Douglas Coupland – Eleanor Rigby
I always look forward to Douglas Coupland books.
In typical style, Eleanor Rigby is buzzing with ideas; Liz is a grown-up Coupland character (someone who would have received less sympathy in earlier novels). She’s comfortably well off and uncomfortably friendless (all the lonely people etc). Her son reappears in her life for a brief period and unfolds a chain of events, including comets, Austrian dentists, farmers’ visions, Frankfurt airport and the ability to sing backwards.

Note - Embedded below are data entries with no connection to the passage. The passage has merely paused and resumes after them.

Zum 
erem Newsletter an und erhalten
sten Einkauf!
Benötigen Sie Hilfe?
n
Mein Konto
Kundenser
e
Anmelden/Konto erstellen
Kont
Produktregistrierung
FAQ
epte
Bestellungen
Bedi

At university we used to fill in questionnaires. The results determined your attitude to project work with the aim of forming capable groups. For example, if you were creative you hooked up with someone who could be bothered to write the report up. Coupland is an ideas man, but he certainly isn’t a completer / finisher. So many themes are developed: relationships with God, the passing of time, rewriting history, the backwards & the forwards. Some burn, others fizzle. His books are almost structured like thrillers, but with less tangible concepts. And missing the chapter which knots them into a satisfying whole.
As with previous novels the dialogue is snappy: “He had a complexion that said, I like vodka.” “My mother was lost to Cognac.” The sort of things you wish to say at dinner parties but only characters in Coupland books actually do.
At first I thought the text might be full of Beatles songs. The same way as Girlfriend in a Coma was splattered with Smiths references. Must have been hard to resist, but perhaps too obvious (or too costly?)
I always look forward to Douglas Coupland books and I’m always disappointed by the endings.